Died. Friedrich Gogarten, 80, German theologian; of a heart attack; in Goettingen, Germany. An influential but little-known force in the shifting tide of modern Protestantism, Gogarten first joined Karl Earth in the 1920s in a revolt against liberal Christianity, postulating a neo-orthodoxy that stressed the Biblical imperatives of God's word to man. He retreated into seclusion when the Nazis took and twisted to their own ends his idea of a necessary link between theology and a dynamic' social order. After the war, Gogarten backed Rudolf Bultmann's demythologization of the Bible, and later argued, as had Dietrich Bonhoeffer, that secularization is a legitimate consequence of Christianity--that the church must march with history, accepting the knowledge science thrusts upon man.
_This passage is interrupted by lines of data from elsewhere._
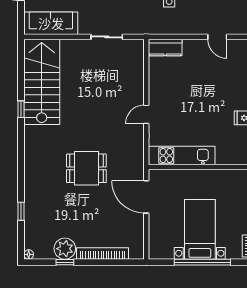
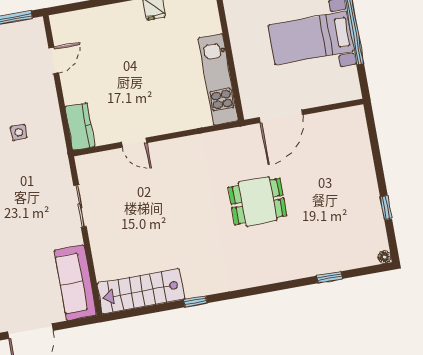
stairs: (42, 82) -> (141, 291), width x0.73, depth x0.66
door: (146, 114) -> (134, 143), moved
dining table: (86, 168) -> (258, 201), turned 90
plant: (65, 249) -> (368, 211), removed
bookcase: (102, 253) -> (366, 160), removed

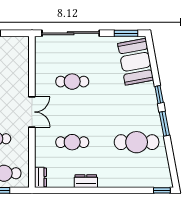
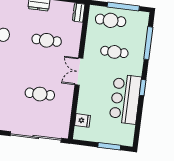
fridge: (21, 58) -> (83, 120), added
Died. Count Giuseppe Dalla Torre, 82, longtime editor (1920-60) of the Vatican newspaper L'Osservatore Romano; of pneumonia; in Vatican City. As the semiofficial voice of four Popes, Dalla Torre austerely spelled out the church's stand on the issues of the day, only rarely, but then effectively, airing his own views in the paper's columns. His scathing editorials denouncing Fascism so enraged Mussolini that he ordered the paper banned from Rome, but Dalla Torre continued to smuggle out copies from his Vatican sanctuary, remaining one of the few Italian voices resisting the Axis.
Died. Shigeru Yoshida, 89, Premier of Japan in the rebuilding years from 1946 to 1954; of complications following a gall-bladder infection; in Oiso, Japan. "Criticism of Americans is a right accorded even to Americans," Yoshida once wrote. "But in the enumeration of their faults we cannot include their occupation of Japan." Stubby, acerbic and continually puffing cigars, he firmly steered his nation from the rubble of war through the U.S. occupation toward its emergence as a modern industrial democratic state. All along the way, he fended off attacks from both the Communist left and jingoist right, and by his retirement could point to prosperity, peace and friendship with the Western world.